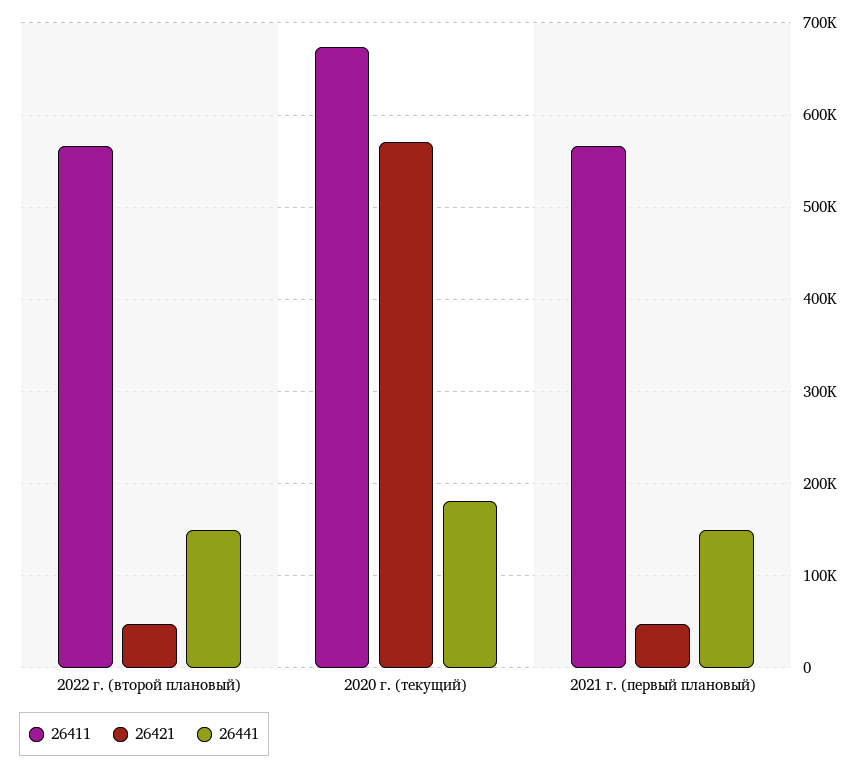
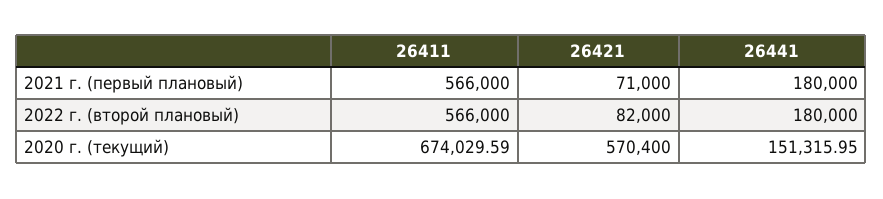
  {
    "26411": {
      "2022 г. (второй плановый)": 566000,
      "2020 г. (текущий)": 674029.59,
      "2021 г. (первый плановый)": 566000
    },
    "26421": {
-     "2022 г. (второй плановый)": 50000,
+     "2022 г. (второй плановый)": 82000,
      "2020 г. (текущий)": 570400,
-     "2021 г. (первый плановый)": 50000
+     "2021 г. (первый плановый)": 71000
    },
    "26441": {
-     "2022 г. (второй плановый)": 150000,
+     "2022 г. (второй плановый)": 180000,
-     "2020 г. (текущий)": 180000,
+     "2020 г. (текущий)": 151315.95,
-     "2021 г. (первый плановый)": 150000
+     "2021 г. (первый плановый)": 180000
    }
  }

══════

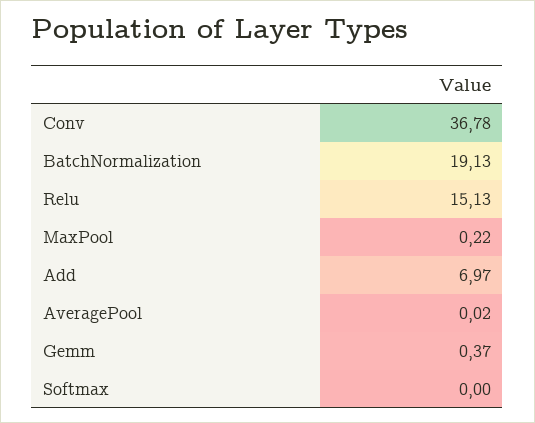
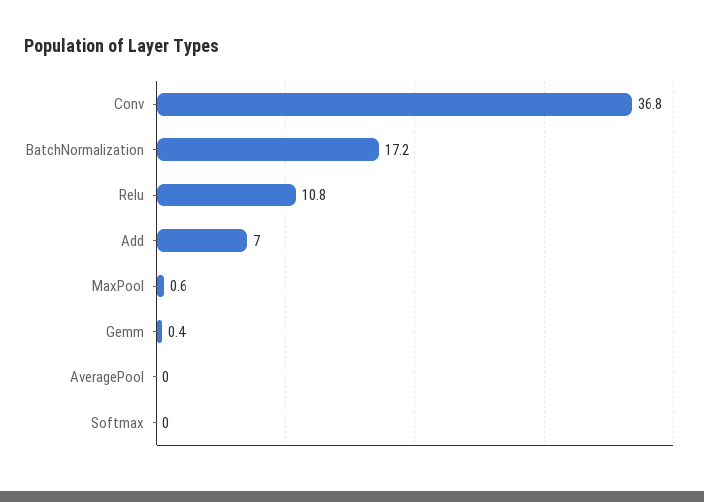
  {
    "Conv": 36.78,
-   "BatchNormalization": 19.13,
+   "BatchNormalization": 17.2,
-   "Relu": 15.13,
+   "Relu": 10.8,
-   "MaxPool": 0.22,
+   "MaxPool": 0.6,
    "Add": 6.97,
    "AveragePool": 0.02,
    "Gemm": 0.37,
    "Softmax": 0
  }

══════

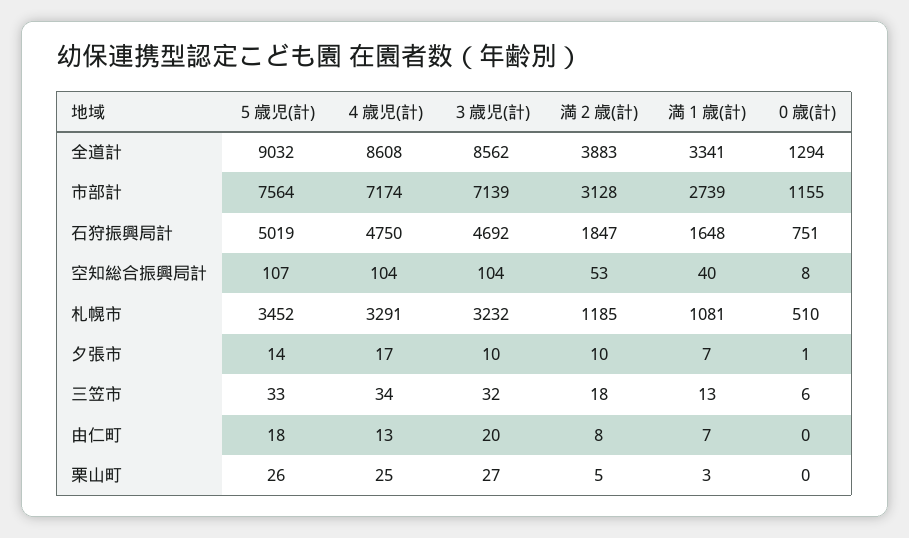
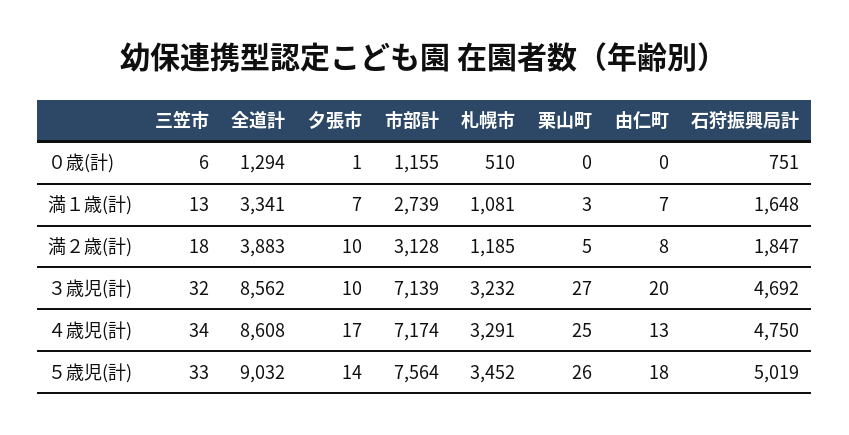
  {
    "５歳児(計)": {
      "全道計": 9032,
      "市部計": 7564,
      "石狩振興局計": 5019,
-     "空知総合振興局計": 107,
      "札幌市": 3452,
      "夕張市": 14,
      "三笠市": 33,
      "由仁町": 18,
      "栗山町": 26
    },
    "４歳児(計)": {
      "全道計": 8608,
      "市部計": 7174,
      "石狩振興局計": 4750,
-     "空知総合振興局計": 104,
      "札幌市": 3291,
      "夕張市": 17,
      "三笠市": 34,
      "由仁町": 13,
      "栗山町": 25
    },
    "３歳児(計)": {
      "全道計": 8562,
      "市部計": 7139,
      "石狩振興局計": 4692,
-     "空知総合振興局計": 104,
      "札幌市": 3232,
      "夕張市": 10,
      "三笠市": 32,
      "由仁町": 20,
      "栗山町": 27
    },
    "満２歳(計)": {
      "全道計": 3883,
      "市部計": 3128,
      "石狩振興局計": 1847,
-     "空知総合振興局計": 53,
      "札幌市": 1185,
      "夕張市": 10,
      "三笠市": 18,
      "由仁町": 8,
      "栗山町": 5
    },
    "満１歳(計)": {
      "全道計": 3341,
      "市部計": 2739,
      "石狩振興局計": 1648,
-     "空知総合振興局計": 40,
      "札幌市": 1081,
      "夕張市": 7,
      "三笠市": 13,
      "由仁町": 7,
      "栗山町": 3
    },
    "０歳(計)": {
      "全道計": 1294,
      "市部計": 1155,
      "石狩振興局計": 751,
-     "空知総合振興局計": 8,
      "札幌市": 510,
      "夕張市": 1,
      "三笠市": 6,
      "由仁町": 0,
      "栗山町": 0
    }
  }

══════

• **Problem details**
State how many lines of the material contain the string "текущий", with no other words.

• **Task result**
4